Setting pattern options and quantifiers

# Redefine the patterns:
pattern_3 = [{'LOWER': 'hello'}, {'LOWER': 'world'}]
pattern_4 = [{'LOWER': 'hello'}, {'IS_PUNCT': True, 'OP':'*'}, {'LOWER': 'world'}]
# 'OP':'*' ----> Thisis going to allow this pattern to match zero or more times for any punctuation
#IS_PUNCT ----> Token is punctuation, whitespace, stop word.


# Add the new set of patterns to the 'Hellow World' matcher:
matcher.add('Hello World', [pattern_3])
matcher.add('Hello World', [pattern_4])
doc_2 = nlp("You can print Hello World or hello world or Hello-World")
find_matches = matcher(doc_2)
print(find_matches)
[(8585552006568828647, 3, 5), (8585552006568828647, 6, 8), (8585552006568828647, 9, 12)]
# define a function to find the matches

for match_id, start, end in find_matches:
    string_id = nlp.vocab.strings[match_id]  # get string representation
    span = doc[start:end]                    # get the matched span
    print(match_id, string_id, start, end, span.text)
8585552006568828647 Hello World 3 5 World'
8585552006568828647 Hello World 6 8 the first
8585552006568828647 Hello World 9 12 printed words for

2) Phrase Matching

In the above section we used token patterns to perform rule-based matching.
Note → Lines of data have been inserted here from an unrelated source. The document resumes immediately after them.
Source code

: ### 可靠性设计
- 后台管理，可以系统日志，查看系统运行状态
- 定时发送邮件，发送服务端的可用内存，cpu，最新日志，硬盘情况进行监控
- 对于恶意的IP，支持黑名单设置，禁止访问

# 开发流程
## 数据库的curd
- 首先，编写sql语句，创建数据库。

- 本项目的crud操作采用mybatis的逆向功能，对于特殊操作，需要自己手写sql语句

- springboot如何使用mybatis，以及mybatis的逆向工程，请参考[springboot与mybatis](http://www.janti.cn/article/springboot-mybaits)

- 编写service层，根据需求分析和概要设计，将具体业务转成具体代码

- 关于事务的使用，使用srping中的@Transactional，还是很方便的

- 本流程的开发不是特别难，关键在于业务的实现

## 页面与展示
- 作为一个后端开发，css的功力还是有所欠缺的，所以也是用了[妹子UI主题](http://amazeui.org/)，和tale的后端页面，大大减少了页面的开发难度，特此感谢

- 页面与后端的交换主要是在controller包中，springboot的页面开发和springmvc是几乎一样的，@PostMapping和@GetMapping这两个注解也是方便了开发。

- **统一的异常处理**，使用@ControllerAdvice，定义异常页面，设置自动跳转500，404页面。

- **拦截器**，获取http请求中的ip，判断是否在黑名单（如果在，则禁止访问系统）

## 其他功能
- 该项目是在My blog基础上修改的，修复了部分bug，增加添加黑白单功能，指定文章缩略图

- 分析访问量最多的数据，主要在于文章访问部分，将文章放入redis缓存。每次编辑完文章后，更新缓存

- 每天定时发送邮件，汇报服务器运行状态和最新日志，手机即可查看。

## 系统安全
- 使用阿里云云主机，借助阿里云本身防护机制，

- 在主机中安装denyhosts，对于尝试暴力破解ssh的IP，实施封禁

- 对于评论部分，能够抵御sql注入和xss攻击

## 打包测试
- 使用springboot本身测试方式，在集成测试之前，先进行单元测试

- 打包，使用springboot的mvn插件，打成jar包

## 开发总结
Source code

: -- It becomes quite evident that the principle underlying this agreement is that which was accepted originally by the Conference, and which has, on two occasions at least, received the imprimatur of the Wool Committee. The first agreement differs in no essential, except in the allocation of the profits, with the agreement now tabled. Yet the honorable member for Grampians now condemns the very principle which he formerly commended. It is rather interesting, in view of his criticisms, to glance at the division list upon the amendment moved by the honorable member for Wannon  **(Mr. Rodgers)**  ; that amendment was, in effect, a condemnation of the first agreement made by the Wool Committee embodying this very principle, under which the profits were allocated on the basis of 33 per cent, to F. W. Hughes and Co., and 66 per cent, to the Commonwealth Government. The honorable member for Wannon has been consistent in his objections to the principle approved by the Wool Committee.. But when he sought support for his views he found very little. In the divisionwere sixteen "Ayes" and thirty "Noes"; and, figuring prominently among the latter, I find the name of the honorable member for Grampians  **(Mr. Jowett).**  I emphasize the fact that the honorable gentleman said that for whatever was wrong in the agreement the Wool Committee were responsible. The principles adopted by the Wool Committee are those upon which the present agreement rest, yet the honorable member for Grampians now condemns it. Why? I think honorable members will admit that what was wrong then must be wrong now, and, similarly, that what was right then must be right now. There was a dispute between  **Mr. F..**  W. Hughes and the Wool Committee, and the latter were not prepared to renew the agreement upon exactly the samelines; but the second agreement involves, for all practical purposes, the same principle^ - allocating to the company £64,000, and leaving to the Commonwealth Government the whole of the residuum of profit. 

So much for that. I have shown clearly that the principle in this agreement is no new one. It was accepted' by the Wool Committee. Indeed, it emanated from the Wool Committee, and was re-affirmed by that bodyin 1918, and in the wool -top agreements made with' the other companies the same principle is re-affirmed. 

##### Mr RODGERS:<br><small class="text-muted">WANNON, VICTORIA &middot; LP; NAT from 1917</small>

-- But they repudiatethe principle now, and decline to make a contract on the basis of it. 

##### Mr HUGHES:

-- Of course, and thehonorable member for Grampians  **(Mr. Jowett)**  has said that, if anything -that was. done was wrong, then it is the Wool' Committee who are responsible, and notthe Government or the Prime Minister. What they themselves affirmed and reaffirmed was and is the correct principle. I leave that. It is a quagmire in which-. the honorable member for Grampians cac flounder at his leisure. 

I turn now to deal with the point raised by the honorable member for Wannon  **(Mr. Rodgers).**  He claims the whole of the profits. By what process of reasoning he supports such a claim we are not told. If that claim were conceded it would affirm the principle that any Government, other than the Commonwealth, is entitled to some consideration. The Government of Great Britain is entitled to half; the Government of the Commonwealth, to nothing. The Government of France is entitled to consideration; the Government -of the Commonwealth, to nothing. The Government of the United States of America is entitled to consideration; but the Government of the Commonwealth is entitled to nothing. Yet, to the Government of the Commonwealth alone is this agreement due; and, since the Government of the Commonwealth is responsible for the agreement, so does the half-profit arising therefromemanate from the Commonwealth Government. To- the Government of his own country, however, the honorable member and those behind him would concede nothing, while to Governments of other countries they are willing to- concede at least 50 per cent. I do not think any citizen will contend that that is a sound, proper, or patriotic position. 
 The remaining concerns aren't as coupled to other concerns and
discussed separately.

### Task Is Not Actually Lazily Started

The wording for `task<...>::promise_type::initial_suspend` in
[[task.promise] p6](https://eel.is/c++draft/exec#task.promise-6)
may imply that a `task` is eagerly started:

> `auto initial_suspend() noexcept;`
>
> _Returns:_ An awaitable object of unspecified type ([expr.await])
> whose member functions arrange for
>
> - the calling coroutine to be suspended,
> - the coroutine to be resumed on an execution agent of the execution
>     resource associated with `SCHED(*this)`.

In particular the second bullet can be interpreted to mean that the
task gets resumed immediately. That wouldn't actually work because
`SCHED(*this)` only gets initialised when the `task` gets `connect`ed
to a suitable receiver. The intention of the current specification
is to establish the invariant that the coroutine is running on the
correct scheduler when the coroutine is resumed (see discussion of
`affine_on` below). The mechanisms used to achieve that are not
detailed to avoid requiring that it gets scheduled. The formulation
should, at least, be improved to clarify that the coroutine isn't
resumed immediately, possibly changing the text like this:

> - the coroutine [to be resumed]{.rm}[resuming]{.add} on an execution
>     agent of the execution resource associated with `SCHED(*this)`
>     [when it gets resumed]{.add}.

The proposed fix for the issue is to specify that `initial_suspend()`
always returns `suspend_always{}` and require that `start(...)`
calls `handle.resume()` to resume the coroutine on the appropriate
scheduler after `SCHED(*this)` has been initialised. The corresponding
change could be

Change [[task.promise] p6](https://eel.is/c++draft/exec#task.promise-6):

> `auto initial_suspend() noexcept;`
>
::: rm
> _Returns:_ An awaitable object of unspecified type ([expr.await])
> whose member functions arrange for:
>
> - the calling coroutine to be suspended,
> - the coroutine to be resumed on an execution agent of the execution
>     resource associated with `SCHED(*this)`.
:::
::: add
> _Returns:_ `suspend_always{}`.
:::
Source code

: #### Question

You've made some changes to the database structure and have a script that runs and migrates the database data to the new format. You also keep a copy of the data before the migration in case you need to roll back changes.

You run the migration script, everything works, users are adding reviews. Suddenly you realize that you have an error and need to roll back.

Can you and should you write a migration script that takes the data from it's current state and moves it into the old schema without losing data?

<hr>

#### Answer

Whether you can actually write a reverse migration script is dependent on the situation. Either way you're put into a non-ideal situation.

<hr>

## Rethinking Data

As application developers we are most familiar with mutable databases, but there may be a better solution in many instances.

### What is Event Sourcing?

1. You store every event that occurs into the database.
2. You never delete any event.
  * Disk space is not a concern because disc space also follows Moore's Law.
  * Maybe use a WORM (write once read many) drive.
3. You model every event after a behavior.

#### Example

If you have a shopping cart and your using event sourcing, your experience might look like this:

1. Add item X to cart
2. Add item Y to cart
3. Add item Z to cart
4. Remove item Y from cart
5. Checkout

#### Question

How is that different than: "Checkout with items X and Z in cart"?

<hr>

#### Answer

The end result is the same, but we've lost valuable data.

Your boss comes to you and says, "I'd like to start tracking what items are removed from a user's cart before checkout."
An alternative and more efficient method is to match on terminology lists

In this case we use PhraseMatcher to create a Doc object from a list of phrases, and pass that into matcher instead

import spacy
nlp = spacy.load('en_core_web_sm')
# Import the PhraseMatcher library
from spacy.matcher import PhraseMatcher
matcher = PhraseMatcher(nlp.vocab)
phrase_list = ["Barack Obama", "Angela Merkel", "Washington, D.C."]
# Convert each phrase to a document object
phrase_patterns = [nlp(text) for text in phrase_list] # to do that we are using list comprehension
phrase_patterns
# phrase objects are not strings
[Barack Obama, Angela Merkel, Washington, D.C.]
type(phrase_patterns[0])
# they are the spacy docs
# thats why we don't have any quotes there
spacy.tokens.doc.Doc
# pass each doc object into the matcher
matcher.add("TerminologyList", None, *phrase_patterns)
# thats we have to add asterisk mark before phrase_pattern
doc_3 = nlp("German Chancellor Angela Merkel and US President Barack Obama "
          "converse in the Oval Office inside the White House in Washington, D.C.")
find_matches = matcher(doc_3) # passin doc to matcher object and store this in a variable 
print(find_matches)
[(3766102292120407359, 2, 4), (3766102292120407359, 7, 9), (3766102292120407359, 19, 22)]
# define a function to find the matches

for match_id, start, end in find_matches:
    string_id = nlp.vocab.strings[match_id]  # get string representation
    span = doc_3[start:end]                    # get the matched span
    print(match_id, string_id, start, end, span.text)
3766102292120407359 TerminologyList 2 4 Angela Merkel
3766102292120407359 TerminologyList 7 9 Barack Obama
3766102292120407359 TerminologyList 19 22 Washington, D.C.